This is an experimental suite of programs for analyzing electrophysiology data, written in Python. These are not considered appropriate for general use at this point, but may be a useful starting point. In my lab, these are used for various aspects of analysis, and so are actively used and under regular development. A recent refactoring of some of the code (May 2020) may have rendered certain parts non-functional. The base package is set up to analyze data in the "acq4" format, but also has routines that translate from an older set of matlab and C-based formats specific to our lab.
The package is broken up into 3 parts: ephysanalysis, minianalysis, and mapanalysis, plus a set of tools that make use of these packages.

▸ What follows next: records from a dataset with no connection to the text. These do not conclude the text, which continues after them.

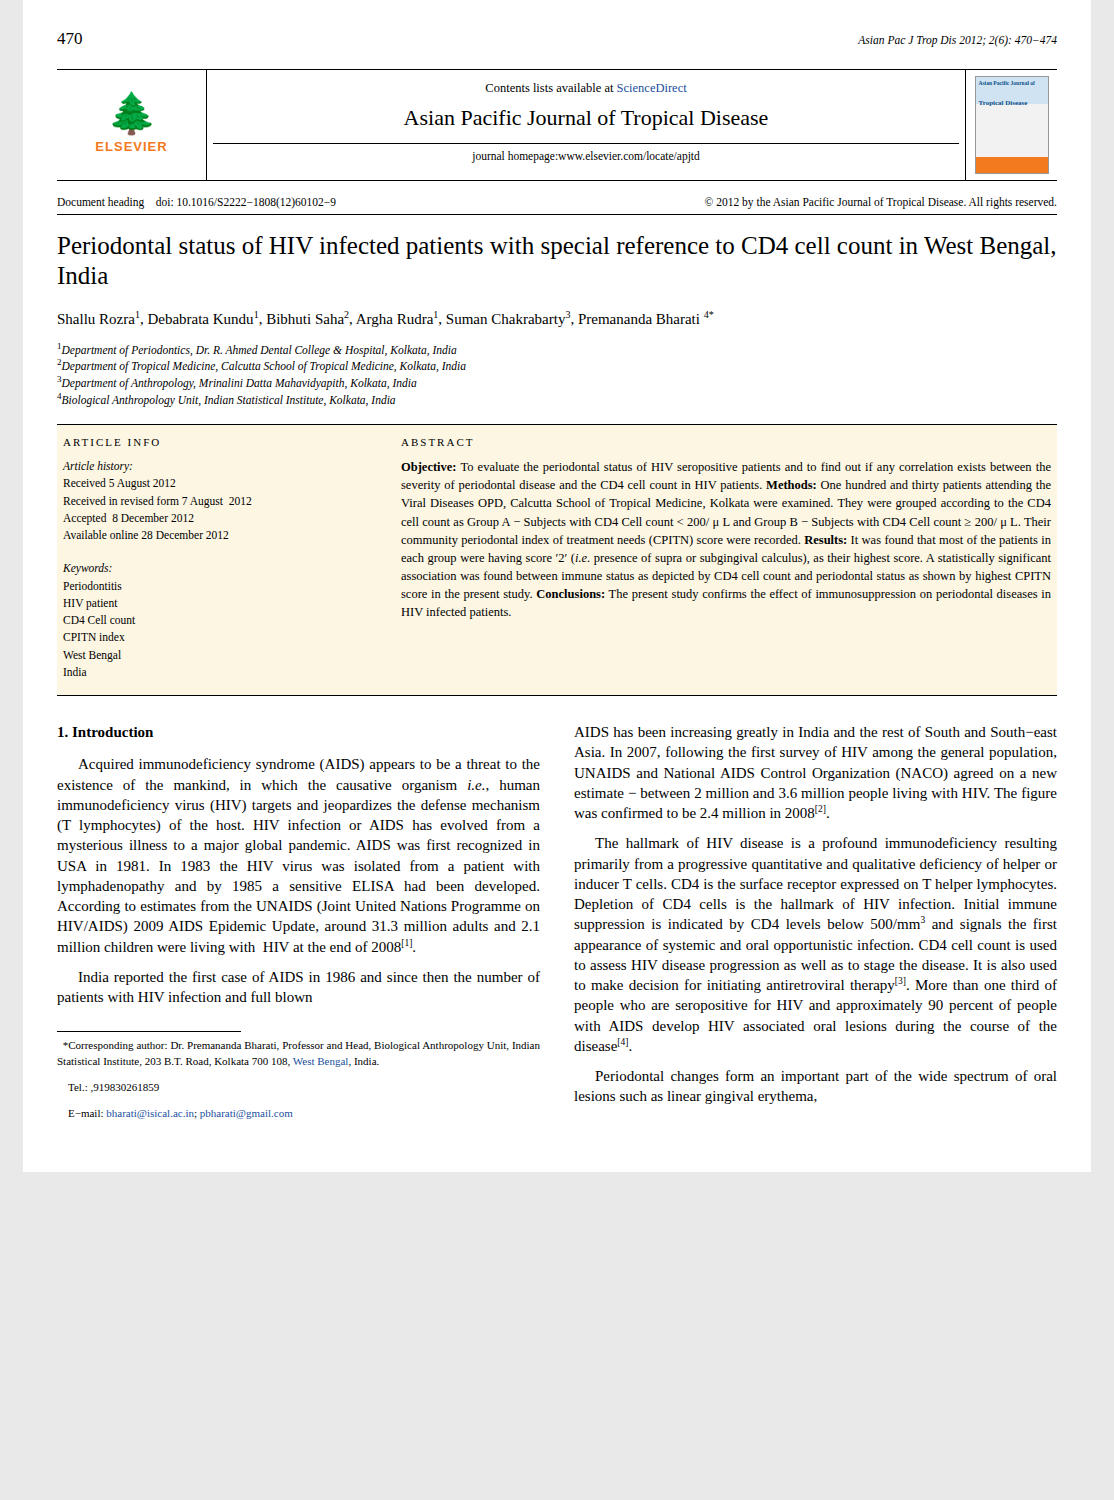470
Asian Pac J Trop Dis 2012; 2(6): 470−474
🌲
ELSEVIER
Contents lists available at ScienceDirect
Asian Pacific Journal of Tropical Disease
journal homepage:www.elsevier.com/locate/apjtd
Asian Pacific Journal of
Tropical Disease
Document heading doi: 10.1016/S2222−1808(12)60102−9
© 2012 by the Asian Pacific Journal of Tropical Disease. All rights reserved.
Periodontal status of HIV infected patients with special reference to CD4 cell count in West Bengal, India
Shallu Rozra1, Debabrata Kundu1, Bibhuti Saha2, Argha Rudra1, Suman Chakrabarty3, Premananda Bharati 4*
1Department of Periodontics, Dr. R. Ahmed Dental College & Hospital, Kolkata, India
2Department of Tropical Medicine, Calcutta School of Tropical Medicine, Kolkata, India
3Department of Anthropology, Mrinalini Datta Mahavidyapith, Kolkata, India
4Biological Anthropology Unit, Indian Statistical Institute, Kolkata, India
ARTICLE INFO
Article history:
Received 5 August 2012
Received in revised form 7 August 2012
Accepted 8 December 2012
Available online 28 December 2012
Keywords:
Periodontitis
HIV patient
CD4 Cell count
CPITN index
West Bengal
India
ABSTRACT
Objective: To evaluate the periodontal status of HIV seropositive patients and to find out if any correlation exists between the severity of periodontal disease and the CD4 cell count in HIV patients. Methods: One hundred and thirty patients attending the Viral Diseases OPD, Calcutta School of Tropical Medicine, Kolkata were examined. They were grouped according to the CD4 cell count as Group A − Subjects with CD4 Cell count < 200/ μ L and Group B − Subjects with CD4 Cell count ≥ 200/ μ L. Their community periodontal index of treatment needs (CPITN) score were recorded. Results: It was found that most of the patients in each group were having score ′2′ (i.e. presence of supra or subgingival calculus), as their highest score. A statistically significant association was found between immune status as depicted by CD4 cell count and periodontal status as shown by highest CPITN score in the present study. Conclusions: The present study confirms the effect of immunosuppression on periodontal diseases in HIV infected patients.
1. Introduction
Acquired immunodeficiency syndrome (AIDS) appears to be a threat to the existence of the mankind, in which the causative organism i.e., human immunodeficiency virus (HIV) targets and jeopardizes the defense mechanism (T lymphocytes) of the host. HIV infection or AIDS has evolved from a mysterious illness to a major global pandemic. AIDS was first recognized in USA in 1981. In 1983 the HIV virus was isolated from a patient with lymphadenopathy and by 1985 a sensitive ELISA had been developed. According to estimates from the UNAIDS (Joint United Nations Programme on HIV/AIDS) 2009 AIDS Epidemic Update, around 31.3 million adults and 2.1 million children were living with HIV at the end of 2008[1].
India reported the first case of AIDS in 1986 and since then the number of patients with HIV infection and full blown
*Corresponding author: Dr. Premananda Bharati, Professor and Head, Biological Anthropology Unit, Indian Statistical Institute, 203 B.T. Road, Kolkata 700 108, West Bengal, India.
Tel.: ,919830261859
E−mail: bharati@isical.ac.in; pbharati@gmail.com
AIDS has been increasing greatly in India and the rest of South and South−east Asia. In 2007, following the first survey of HIV among the general population, UNAIDS and National AIDS Control Organization (NACO) agreed on a new estimate − between 2 million and 3.6 million people living with HIV. The figure was confirmed to be 2.4 million in 2008[2].
The hallmark of HIV disease is a profound immunodeficiency resulting primarily from a progressive quantitative and qualitative deficiency of helper or inducer T cells. CD4 is the surface receptor expressed on T helper lymphocytes. Depletion of CD4 cells is the hallmark of HIV infection. Initial immune suppression is indicated by CD4 levels below 500/mm3 and signals the first appearance of systemic and oral opportunistic infection. CD4 cell count is used to assess HIV disease progression as well as to stage the disease. It is also used to make decision for initiating antiretroviral therapy[3]. More than one third of people who are seropositive for HIV and approximately 90 percent of people with AIDS develop HIV associated oral lesions during the course of the disease[4].
Periodontal changes form an important part of the wide spectrum of oral lesions such as linear gingival erythema,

Requirements: Python3.8+, and modules specified in requirements_local.txt
This module provides tools for reading the lab data formats, for doing basic analysis of IV prototocols, spike shapes and rate adaptation, some voltage-clamp analyses (incomplete), and measures of EPSPs/EPSCs from particular protocols It also provides a routine (dataSummary) that generates tables from the header/index files of a directory of recordings, to aid in creating semi-automated analysis of datasets.
The MiniAnalysis class provides overall services that are commonly needed for both of the event detectors, including setups, making measurements of the events, fitting them, curating them, and plotting.
Clements, J. D. & Bekkers, J. M. Detection of spontaneous synaptic events with an optimally scaled template. Biophys. J. 73, 220–229 (1997).
Pernia-Andrade, A. J. et al. A deconvolution-based method with high sensitivity and temporal resolution for detection of spontaneous synaptic currents in vitro and in vivo. Biophys J 103, 1429–1439 (2012).
Clements Bekkers class can use a numba jit routine to speed things up (there is also a cython version floating around, but the numba one is easier to deal with). This is the classic sliding-template algorithm; it does not work well with overlapping events. The Pernia-Andrade et al. method uses numpy and scipy routines to implement a deconvolution approach; it works better with overlapping events. Two other algorithms are included (zero-crossing, Richardson-Silverberg), but have not been not fully tested.
There are some test routines that generate synthetic data, and which exercise the code.
The core code is in the mini_methods file, which provides a MiniAnalysis class and separate classes for each of the methods. A set of test routines (some of which currently fail because of changes in the underlying datasets) are included.
mini_analysis.py (rarely called this way).
This module provides the MiniAnalysis class, which is a high-level wrapper that uses mini_methods_command and mini_methods to analyze events, organize the results, and create various summary plots of event distributions.
Several modules provide utilities. Best to inspect these; they are often special purpose.
This is a small modulethat provides some tools for analysis of laser-scanning photostimulation maps.
getTable: a program that reads the datasummary table (see ephysanalysis), or can look for a protocol directory, displays the waveforms, and can use the Andreade-Jonas deconvolution algorithm to identify events. Events are marked on the traces. Also displayed are the average events, fits, and template, and a histogram of event times across all trials.
analyzeMapData: a program that is similar to getTable, without the GUI. Generates a matplotlib display of the map grid (color coded by amplitude), average waveforms, and the event histogram. It is designed to be called from a higher-level analysis program as well (that is current usage).
plotMapData is the routine that was used in the Zhang et al 2017 paper for the TTX plots (similar to analyzeMapData).
To read acq4 files (videos, scanning protocols, images): ephysanalysis (https://github.com/pbmanis/ephysanalysis) To analyze events, minis (provides Andrade-Jonas and Clements Bekkers): minis (https://github.com/pbmanis/mini_analysis) pylibrary (plotting, findspikes) (https://github.com/pbmanis/pylibrary)
pyqtgraph matplotlib seaborn xlrd pandas numpy re (regular expressions)
Usage: usage: analyzeMapData.py [-h] [-i] [-o DO_ONE] [-m DO_MAP] [-c] [-v] datadict
mini synaptic event analysis
positional arguments: datadict data dictionary
optional arguments: -h, --help show this help message and exit -i, --IV just do iv -o DO_ONE, --one DO_ONE just do one -m DO_MAP, --map DO_MAP just do one map -c, --check Check for files; no analysis -v, --view Turn off pdf for single run
A requirements file for doing a local install is provided, along with a bash shell script to create an environment.